%%

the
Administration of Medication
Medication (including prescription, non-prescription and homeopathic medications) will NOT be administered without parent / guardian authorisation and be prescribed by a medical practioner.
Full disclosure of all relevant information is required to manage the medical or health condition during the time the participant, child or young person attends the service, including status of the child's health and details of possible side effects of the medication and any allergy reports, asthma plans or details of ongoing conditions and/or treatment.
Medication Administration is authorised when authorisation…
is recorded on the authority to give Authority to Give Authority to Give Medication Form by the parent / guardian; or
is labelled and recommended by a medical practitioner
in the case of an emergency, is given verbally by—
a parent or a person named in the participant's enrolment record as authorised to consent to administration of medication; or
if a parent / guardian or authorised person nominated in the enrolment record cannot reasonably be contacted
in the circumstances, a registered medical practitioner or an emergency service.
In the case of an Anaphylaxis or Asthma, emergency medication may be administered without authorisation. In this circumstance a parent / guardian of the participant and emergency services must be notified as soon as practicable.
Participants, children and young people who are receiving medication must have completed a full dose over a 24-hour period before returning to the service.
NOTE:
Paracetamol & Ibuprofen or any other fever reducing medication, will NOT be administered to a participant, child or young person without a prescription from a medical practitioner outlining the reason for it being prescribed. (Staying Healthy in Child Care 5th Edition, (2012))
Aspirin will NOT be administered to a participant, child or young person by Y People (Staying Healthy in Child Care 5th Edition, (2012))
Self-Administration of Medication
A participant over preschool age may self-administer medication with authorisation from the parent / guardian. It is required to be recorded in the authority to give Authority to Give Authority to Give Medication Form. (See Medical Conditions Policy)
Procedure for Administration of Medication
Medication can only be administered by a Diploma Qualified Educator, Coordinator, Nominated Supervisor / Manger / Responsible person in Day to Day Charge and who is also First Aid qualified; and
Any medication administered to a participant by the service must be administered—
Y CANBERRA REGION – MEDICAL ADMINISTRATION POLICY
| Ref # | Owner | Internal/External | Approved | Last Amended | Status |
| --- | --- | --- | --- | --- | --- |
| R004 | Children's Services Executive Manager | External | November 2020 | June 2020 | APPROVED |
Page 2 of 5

%%

• **WHAT YOU WILL DO**
Reproduce each entry in the listing character for character.

• **ANSWER SECTION**
the
Administration of Medication
Medication (including prescription, non-prescription and homeopathic medications) will NOT be administered without parent / guardian authorisation and be prescribed by a medical practioner.
Full disclosure of all relevant information is required to manage the medical or health condition during the time the participant, child or young person attends the service, including status of the child's health and details of possible side effects of the medication and any allergy reports, asthma plans or details of ongoing conditions and/or treatment.
Medication Administration is authorised when authorisation…
is recorded on the authority to give Authority to Give Authority to Give Medication Form by the parent / guardian; or
is labelled and recommended by a medical practitioner
in the case of an emergency, is given verbally by—
a parent or a person named in the participant's enrolment record as authorised to consent to administration of medication; or
if a parent / guardian or authorised person nominated in the enrolment record cannot reasonably be contacted
in the circumstances, a registered medical practitioner or an emergency service.
In the case of an Anaphylaxis or Asthma, emergency medication may be administered without authorisation. In this circumstance a parent / guardian of the participant and emergency services must be notified as soon as practicable.
Participants, children and young people who are receiving medication must have completed a full dose over a 24-hour period before returning to the service.
NOTE:
Paracetamol & Ibuprofen or any other fever reducing medication, will NOT be administered to a participant, child or young person without a prescription from a medical practitioner outlining the reason for it being prescribed. (Staying Healthy in Child Care 5th Edition, (2012))
Aspirin will NOT be administered to a participant, child or young person by Y People (Staying Healthy in Child Care 5th Edition, (2012))
Self-Administration of Medication
A participant over preschool age may self-administer medication with authorisation from the parent / guardian. It is required to be recorded in the authority to give Authority to Give Authority to Give Medication Form. (See Medical Conditions Policy)
Procedure for Administration of Medication
Medication can only be administered by a Diploma Qualified Educator, Coordinator, Nominated Supervisor / Manger / Responsible person in Day to Day Charge and who is also First Aid qualified; and
Any medication administered to a participant by the service must be administered—
Y CANBERRA REGION – MEDICAL ADMINISTRATION POLICY
| Ref # | Owner | Internal/External | Approved | Last Amended | Status |
| --- | --- | --- | --- | --- | --- |
| R004 | Children's Services Executive Manager | External | November 2020 | June 2020 | APPROVED |
Page 2 of 5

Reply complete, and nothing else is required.